**WHAT IS REQUIRED**: Output the entries below so that they read exactly as they do now.

(Data records)
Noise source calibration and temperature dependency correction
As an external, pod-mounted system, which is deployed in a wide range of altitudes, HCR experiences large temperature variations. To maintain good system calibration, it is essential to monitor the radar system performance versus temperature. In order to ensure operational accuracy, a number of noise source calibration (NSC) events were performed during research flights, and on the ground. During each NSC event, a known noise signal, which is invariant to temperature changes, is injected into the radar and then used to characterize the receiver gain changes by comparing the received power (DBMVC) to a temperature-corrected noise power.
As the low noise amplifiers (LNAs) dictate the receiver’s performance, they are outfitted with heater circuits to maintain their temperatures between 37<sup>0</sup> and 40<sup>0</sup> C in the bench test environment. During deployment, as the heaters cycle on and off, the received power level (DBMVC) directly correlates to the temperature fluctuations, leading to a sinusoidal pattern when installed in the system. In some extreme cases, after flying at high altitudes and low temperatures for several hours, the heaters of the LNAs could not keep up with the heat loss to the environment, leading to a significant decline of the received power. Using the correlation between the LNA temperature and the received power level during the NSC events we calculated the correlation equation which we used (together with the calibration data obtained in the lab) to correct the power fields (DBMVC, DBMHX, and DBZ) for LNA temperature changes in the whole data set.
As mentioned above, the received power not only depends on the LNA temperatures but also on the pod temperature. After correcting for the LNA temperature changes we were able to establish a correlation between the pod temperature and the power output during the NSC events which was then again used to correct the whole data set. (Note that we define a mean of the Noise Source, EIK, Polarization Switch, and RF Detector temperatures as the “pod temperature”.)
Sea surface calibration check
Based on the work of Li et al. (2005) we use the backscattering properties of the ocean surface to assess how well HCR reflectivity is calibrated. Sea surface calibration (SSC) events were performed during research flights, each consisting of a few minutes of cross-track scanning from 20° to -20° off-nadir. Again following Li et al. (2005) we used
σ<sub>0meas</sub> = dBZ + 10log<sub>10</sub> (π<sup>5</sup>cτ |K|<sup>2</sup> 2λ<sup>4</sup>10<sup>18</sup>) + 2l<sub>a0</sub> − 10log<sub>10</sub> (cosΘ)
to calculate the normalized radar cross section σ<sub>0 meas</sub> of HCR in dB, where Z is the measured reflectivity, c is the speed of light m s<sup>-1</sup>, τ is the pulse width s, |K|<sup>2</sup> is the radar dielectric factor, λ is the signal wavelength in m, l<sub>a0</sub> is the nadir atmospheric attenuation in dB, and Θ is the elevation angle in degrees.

**ANSWER SPACE**:
Noise source calibration and temperature dependency correction
As an external, pod-mounted system, which is deployed in a wide range of altitudes, HCR experiences large temperature variations. To maintain good system calibration, it is essential to monitor the radar system performance versus temperature. In order to ensure operational accuracy, a number of noise source calibration (NSC) events were performed during research flights, and on the ground. During each NSC event, a known noise signal, which is invariant to temperature changes, is injected into the radar and then used to characterize the receiver gain changes by comparing the received power (DBMVC) to a temperature-corrected noise power.
As the low noise amplifiers (LNAs) dictate the receiver’s performance, they are outfitted with heater circuits to maintain their temperatures between 37<sup>0</sup> and 40<sup>0</sup> C in the bench test environment. During deployment, as the heaters cycle on and off, the received power level (DBMVC) directly correlates to the temperature fluctuations, leading to a sinusoidal pattern when installed in the system. In some extreme cases, after flying at high altitudes and low temperatures for several hours, the heaters of the LNAs could not keep up with the heat loss to the environment, leading to a significant decline of the received power. Using the correlation between the LNA temperature and the received power level during the NSC events we calculated the correlation equation which we used (together with the calibration data obtained in the lab) to correct the power fields (DBMVC, DBMHX, and DBZ) for LNA temperature changes in the whole data set.
As mentioned above, the received power not only depends on the LNA temperatures but also on the pod temperature. After correcting for the LNA temperature changes we were able to establish a correlation between the pod temperature and the power output during the NSC events which was then again used to correct the whole data set. (Note that we define a mean of the Noise Source, EIK, Polarization Switch, and RF Detector temperatures as the “pod temperature”.)
Sea surface calibration check
Based on the work of Li et al. (2005) we use the backscattering properties of the ocean surface to assess how well HCR reflectivity is calibrated. Sea surface calibration (SSC) events were performed during research flights, each consisting of a few minutes of cross-track scanning from 20° to -20° off-nadir. Again following Li et al. (2005) we used
σ<sub>0meas</sub> = dBZ + 10log<sub>10</sub> (π<sup>5</sup>cτ |K|<sup>2</sup> 2λ<sup>4</sup>10<sup>18</sup>) + 2l<sub>a0</sub> − 10log<sub>10</sub> (cosΘ)
to calculate the normalized radar cross section σ<sub>0 meas</sub> of HCR in dB, where Z is the measured reflectivity, c is the speed of light m s<sup>-1</sup>, τ is the pulse width s, |K|<sup>2</sup> is the radar dielectric factor, λ is the signal wavelength in m, l<sub>a0</sub> is the nadir atmospheric attenuation in dB, and Θ is the elevation angle in degrees.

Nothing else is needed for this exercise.